Leponex Drug Interactions

Pharmacodynamic-related interactions: Anticipated pharmacodynamic interactions resulting in concomitant use not being recommended: Medicinal products known to have a substantial potential to depress bone marrow function should not be used concurrently with clozapine (Leponex) (see Precautions).
As with other antipsychotics, caution should be exercised when clozapine is prescribed with medicines known to increase the QTc interval or causing electrolyte imbalance.
Observed pharmacodynamic interactions to be considered: Particular caution is recommended when clozapine therapy is initiated in patients who are receiving (or have recently received) a benzodiazepine or any other psychotropic agent, as these patients may have an increased risk of circulatory collapse, which, on rare occasions, can be profound and may lead to cardiac and/or respiratory arrest.
Concomitant use of lithium or other CNS-active agents may increase the risk of development of neuroleptic malignant syndrome (NMS).

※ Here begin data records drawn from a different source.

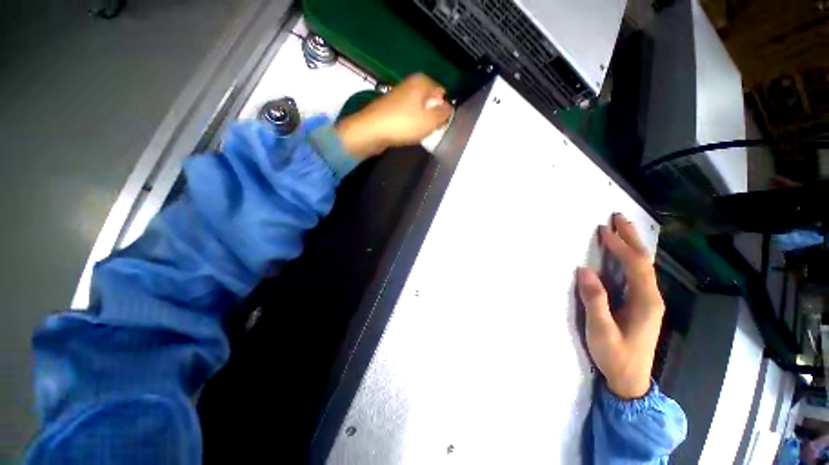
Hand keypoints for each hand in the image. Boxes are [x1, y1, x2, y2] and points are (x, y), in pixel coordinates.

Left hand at [335, 73, 451, 159]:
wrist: (371, 131)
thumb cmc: (403, 124)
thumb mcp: (430, 120)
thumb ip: (444, 113)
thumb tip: (448, 108)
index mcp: (422, 81)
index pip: (442, 93)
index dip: (444, 109)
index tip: (440, 123)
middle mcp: (410, 84)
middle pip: (430, 101)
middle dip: (432, 116)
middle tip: (430, 130)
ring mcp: (399, 95)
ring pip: (418, 109)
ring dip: (421, 121)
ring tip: (419, 133)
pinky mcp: (391, 108)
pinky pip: (407, 115)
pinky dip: (410, 124)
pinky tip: (408, 133)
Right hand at [577, 214, 664, 398]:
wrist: (631, 380)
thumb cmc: (616, 356)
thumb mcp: (601, 331)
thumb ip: (594, 300)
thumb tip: (584, 271)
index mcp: (645, 302)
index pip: (635, 265)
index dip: (620, 246)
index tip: (604, 230)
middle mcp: (651, 297)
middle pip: (644, 261)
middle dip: (631, 238)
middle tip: (618, 218)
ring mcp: (647, 301)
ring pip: (642, 267)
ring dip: (631, 246)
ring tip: (619, 229)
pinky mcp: (641, 305)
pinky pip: (637, 275)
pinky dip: (629, 259)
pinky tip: (623, 255)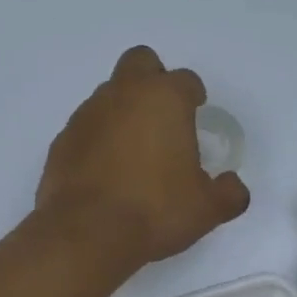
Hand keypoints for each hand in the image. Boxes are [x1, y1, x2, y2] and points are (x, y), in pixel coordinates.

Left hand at [36, 46, 249, 271]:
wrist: (87, 234)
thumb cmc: (155, 210)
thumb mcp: (207, 208)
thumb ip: (228, 192)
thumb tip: (233, 187)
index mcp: (164, 99)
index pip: (185, 80)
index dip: (193, 95)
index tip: (196, 112)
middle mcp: (123, 94)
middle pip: (140, 62)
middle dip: (153, 79)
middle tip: (163, 115)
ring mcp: (87, 115)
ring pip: (109, 94)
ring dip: (123, 110)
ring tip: (134, 151)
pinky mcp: (62, 140)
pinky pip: (86, 127)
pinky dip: (98, 138)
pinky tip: (106, 171)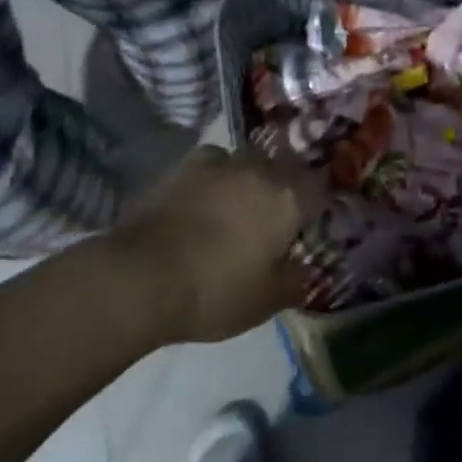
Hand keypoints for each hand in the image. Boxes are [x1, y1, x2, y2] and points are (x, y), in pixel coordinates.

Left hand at [114, 146, 322, 343]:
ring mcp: (222, 161)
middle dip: (284, 184)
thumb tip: (304, 270)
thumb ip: (293, 282)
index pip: (319, 188)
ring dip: (249, 176)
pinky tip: (203, 196)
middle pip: (285, 166)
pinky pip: (213, 162)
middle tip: (273, 214)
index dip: (316, 204)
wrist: (142, 275)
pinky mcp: (185, 164)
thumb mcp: (265, 302)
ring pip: (248, 159)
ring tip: (236, 203)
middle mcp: (261, 169)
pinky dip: (214, 176)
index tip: (309, 222)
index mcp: (288, 198)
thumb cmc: (215, 291)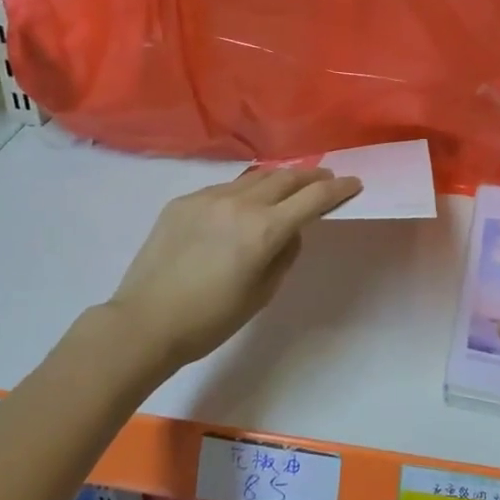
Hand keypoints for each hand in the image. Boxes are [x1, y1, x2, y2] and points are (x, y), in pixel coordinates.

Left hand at [105, 166, 362, 369]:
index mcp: (264, 230)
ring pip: (254, 178)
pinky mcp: (183, 201)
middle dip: (311, 177)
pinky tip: (242, 206)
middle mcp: (239, 204)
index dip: (338, 190)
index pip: (313, 198)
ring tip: (290, 183)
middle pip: (286, 178)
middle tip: (326, 178)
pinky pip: (223, 189)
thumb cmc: (211, 320)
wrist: (145, 322)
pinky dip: (243, 193)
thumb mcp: (262, 293)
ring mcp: (208, 198)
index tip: (354, 183)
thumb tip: (290, 230)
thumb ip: (284, 253)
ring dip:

Rare but serious reports of seizures, including onset of seizures in non-epileptic patients, and isolated cases of delirium where clozapine was co-administered with valproic acid have been reported. These effects are possibly due to a pharmacodynamic interaction, the mechanism of which has not been determined.
Anticipated pharmacodynamic interactions to be considered: Clozapine may enhance the central effects of alcohol, MAO inhibitors and CNS depressants such as narcotics, antihistamines, and benzodiazepines.
Because of the possibility of additive effects, caution is essential when substances possessing anticholinergic, hypotensive, or respiratory depressant effects are given concomitantly.
Owing to its anti-alpha-adrenergic properties, clozapine may reduce the blood pressure-increasing effect of norepinephrine or other predominantly alpha-adrenergic agents and reverse the pressor effect of epinephrine.
Pharmacokinetic-related interactions: Clozapine is a substrate for many CYP 450 isoenzymes, in particular 1A2 and 3A4. The risk of metabolic interactions caused by an effect on an individual isoform is therefore minimized. Nevertheless, caution is called for in patients receiving concomitant treatment with other substances that are either inhibitors or inducers of these enzymes.
No clinically relevant interactions have been observed thus far with tricyclic antidepressants, phenothiazines or type 1_C anti-arrhythmics, which are known to bind to cytochrome P450 2D6.
Observed pharmacokinetic interactions to be considered: Concomitant administration of substances known to induce cytochrome P450 enzymes may decrease the plasma levels of clozapine: Substances known to induce the activity of 3A4 and with reported interactions with clozapine include, for instance, carbamazepine, phenytoin and rifampicin.
Concomitant administration of substances known to inhibit the activity of cytochrome P450 isozymes may increase the plasma levels of clozapine: Substances known to inhibit the activity of the major isozymes involved in the metabolism of clozapine and with reported interactions include, for instance, cimetidine, erythromycin (3A4), fluvoxamine (1A2), perazine (1A2) ciprofloxacin (1A2) and oral contraceptives (1A2, 3A4, 2C19).
The plasma concentration of clozapine is increased by caffeine (1A2) intake and decreased by nearly 50% following a 5-day caffeine-free period.
Elevated clozapine plasma concentrations also have been reported in patients receiving the substances in combination with selective serotonin re-uptake inhibitors (SSRIs) such as paroxetine (1A2), sertraline, fluoxetine or citalopram.
Anticipated pharmacokinetic interactions to be considered: Concomitant administration of substances known to induce cytochrome P450 enzymes may decrease the plasma levels of clozapine: Known inducers of 1A2 include, for instance, omeprazole and tobacco smoke. In cases of sudden cessation of tobacco smoking, the plasma clozapine concentration may be increased, thus leading to an increase in adverse effects.
Concomitant administration of substances known to inhibit the activity of cytochrome P450 isozymes may increase the plasma levels of clozapine: Potent inhibitors of CYP3A, such as azole antimycotics and protease inhibitors, could potentially also increase clozapine plasma concentrations; no interactions have been reported to date, however.